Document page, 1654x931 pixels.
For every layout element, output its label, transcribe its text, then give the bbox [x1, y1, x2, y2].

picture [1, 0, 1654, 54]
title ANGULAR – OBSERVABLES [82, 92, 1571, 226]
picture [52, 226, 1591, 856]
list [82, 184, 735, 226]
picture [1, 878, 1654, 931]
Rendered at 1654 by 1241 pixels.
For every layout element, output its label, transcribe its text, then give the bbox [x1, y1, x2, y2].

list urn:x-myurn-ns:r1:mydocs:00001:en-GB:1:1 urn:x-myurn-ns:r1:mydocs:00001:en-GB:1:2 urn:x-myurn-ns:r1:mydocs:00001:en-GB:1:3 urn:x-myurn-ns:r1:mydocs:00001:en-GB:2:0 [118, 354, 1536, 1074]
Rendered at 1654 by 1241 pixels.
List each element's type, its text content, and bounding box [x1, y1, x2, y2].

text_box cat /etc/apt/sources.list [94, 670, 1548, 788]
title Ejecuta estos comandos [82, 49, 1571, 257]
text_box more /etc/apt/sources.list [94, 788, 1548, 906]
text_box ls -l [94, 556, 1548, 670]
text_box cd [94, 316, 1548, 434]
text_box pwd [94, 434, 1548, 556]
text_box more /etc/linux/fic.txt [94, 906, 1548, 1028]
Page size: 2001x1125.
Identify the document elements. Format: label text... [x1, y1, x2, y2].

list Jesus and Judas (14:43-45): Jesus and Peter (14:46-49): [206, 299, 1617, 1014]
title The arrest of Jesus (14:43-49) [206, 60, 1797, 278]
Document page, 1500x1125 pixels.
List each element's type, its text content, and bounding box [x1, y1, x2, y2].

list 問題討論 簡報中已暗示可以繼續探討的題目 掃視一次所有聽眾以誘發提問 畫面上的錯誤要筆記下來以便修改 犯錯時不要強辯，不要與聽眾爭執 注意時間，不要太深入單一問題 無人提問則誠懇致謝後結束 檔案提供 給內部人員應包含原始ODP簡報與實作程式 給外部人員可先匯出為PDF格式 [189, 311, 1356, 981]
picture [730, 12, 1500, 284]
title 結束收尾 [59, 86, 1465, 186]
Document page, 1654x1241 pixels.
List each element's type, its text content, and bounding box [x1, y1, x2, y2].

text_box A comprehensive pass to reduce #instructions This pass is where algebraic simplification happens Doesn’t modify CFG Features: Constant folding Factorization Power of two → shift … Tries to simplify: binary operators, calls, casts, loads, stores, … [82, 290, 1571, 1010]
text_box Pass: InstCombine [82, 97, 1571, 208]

● ● ● ●

DIRECTION:
Copy the listing word for word, starting with its first line and stopping after the line that contains "picture [1, 878, 1654, 931]".

EXERCISE ANSWER:
Document page, 1654x931 pixels.
For every layout element, output its label, transcribe its text, then give the bbox [x1, y1, x2, y2].

picture [1, 0, 1654, 54]
title ANGULAR – OBSERVABLES [82, 92, 1571, 226]
picture [52, 226, 1591, 856]
list [82, 184, 735, 226]
picture [1, 878, 1654, 931]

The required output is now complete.